- Exercise text -
▬▬▬

# 3 Month old Puppy afraid of next door neighbors 2 dogs



## Mizbhyvn74 (Nov 18, 2011)

We have had the puppy for about a week and our house training has been going well, except for today. The next door neighbor has two dogs, one is larger and not sure of his breed, perhaps a shepherd cross and what looks like a Jack Russell. They are sitting on the steps of their house, which is well above the fence line and every time my dog tries to go out and pee they bark incessantly and my dog is literally terrified. He runs and hides behind me if I am out there with him, or just won't do his business. He shook for 30 minutes after I took him inside away from the dogs. As soon as we come in, they stop barking. The owner isn't home, I saw her leave earlier in the day. These two dogs are becoming a nuisance, and preventing my dog from going to the bathroom.

▬▬▬

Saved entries
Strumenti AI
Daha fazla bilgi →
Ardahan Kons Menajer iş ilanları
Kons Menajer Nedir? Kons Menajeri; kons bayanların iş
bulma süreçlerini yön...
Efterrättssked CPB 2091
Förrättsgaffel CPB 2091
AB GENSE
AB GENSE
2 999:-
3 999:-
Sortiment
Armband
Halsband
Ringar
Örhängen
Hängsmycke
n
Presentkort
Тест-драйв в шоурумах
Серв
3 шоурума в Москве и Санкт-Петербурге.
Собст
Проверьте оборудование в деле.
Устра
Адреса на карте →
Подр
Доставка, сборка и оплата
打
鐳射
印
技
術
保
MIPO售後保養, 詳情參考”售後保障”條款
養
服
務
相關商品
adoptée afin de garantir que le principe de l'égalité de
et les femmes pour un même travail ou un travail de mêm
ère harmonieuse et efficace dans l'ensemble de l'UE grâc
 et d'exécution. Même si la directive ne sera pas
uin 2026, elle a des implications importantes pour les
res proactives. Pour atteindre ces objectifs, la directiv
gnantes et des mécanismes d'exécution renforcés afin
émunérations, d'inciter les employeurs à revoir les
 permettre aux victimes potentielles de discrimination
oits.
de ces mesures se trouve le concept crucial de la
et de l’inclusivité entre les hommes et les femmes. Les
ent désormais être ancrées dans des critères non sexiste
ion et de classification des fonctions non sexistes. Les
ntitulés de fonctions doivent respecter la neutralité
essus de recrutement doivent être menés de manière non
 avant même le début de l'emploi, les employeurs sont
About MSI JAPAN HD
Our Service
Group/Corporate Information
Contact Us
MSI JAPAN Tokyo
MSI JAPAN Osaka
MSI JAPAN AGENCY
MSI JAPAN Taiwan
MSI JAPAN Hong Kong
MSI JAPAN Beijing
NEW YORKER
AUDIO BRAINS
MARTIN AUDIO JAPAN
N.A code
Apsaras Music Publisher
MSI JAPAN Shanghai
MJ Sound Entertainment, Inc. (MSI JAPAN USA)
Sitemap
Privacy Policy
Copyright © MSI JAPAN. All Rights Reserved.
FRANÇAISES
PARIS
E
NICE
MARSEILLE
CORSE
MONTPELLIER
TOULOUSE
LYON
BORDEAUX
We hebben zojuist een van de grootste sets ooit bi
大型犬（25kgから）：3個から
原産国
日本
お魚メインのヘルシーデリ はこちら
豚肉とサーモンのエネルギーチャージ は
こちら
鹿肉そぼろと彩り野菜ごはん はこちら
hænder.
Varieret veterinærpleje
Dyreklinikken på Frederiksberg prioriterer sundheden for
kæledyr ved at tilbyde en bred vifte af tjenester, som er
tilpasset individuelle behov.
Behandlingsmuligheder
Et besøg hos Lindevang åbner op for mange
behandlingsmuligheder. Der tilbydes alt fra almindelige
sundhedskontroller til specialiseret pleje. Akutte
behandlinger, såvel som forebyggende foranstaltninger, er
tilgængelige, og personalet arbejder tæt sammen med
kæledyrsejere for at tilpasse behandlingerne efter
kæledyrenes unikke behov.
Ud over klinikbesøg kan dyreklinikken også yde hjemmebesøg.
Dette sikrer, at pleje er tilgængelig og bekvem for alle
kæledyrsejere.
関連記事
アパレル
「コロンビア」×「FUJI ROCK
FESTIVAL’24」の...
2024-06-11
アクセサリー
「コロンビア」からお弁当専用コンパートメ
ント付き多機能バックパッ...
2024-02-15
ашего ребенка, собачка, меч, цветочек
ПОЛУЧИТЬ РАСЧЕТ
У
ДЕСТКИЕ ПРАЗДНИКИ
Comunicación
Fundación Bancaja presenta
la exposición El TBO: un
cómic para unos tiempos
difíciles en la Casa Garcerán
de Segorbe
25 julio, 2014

▬▬▬

- Explore the material -
A - In the post about the frightened puppy, write out the stretch from "We have had" to "to the bathroom.", swapping "terrified" for "frightened".
B - Based on the post about the frightened puppy, answer yes or no to each statement and quote the words that decide it. (i) The puppy has lived with the family for about a month. (ii) The neighbor's dogs go quiet once the puppy is taken indoors. (iii) The neighbor was at home while her dogs were barking.
C - Continue the post about the frightened puppy, starting after its final sentence.

- Task results -
A -
We have had the puppy for about a week and our house training has been going well, except for today. The next door neighbor has two dogs, one is larger and not sure of his breed, perhaps a shepherd cross and what looks like a Jack Russell. They are sitting on the steps of their house, which is well above the fence line and every time my dog tries to go out and pee they bark incessantly and my dog is literally frightened. He runs and hides behind me if I am out there with him, or just won't do his business. He shook for 30 minutes after I took him inside away from the dogs. As soon as we come in, they stop barking. The owner isn't home, I saw her leave earlier in the day. These two dogs are becoming a nuisance, and preventing my dog from going to the bathroom.

B -
(i) No: "We have had the puppy for about a week"
(ii) Yes: "As soon as we come in, they stop barking."
(iii) No: "The owner isn't home, I saw her leave earlier in the day."

C -
What can I do? Not sure why he is afraid of these dogs, they can't get out of their backyard.


----------



## wvasko (Dec 15, 2007)

Gee , think about it for a while. What makes you think the pup knows that the dogs cant get out of the yard I've seen people get spooked when walking by a fence and having one dog charge the fence. The dog cant get out, but some people get spooked just the same. I've seen adults get spooked walking by a biker bar. This is a 12 week old pup, he's a baby. I got no answers except I would be walking him for duty runs elsewhere so he can dump in peace.


----------



## Mizbhyvn74 (Nov 18, 2011)

wvasko said:


> Gee , think about it for a while. What makes you think the pup knows that the dogs cant get out of the yard I've seen people get spooked when walking by a fence and having one dog charge the fence. The dog cant get out, but some people get spooked just the same. I've seen adults get spooked walking by a biker bar. This is a 12 week old pup, he's a baby. I got no answers except I would be walking him for duty runs elsewhere so he can dump in peace.


I never stated that he knew or did not know the dogs could get out. You`re reply was a little condescending. 

And I can`t possibly walk the dog every hour and a half.


----------



## wvasko (Dec 15, 2007)

> What can I do? Not sure why he is afraid of these dogs, they can't get out of their backyard.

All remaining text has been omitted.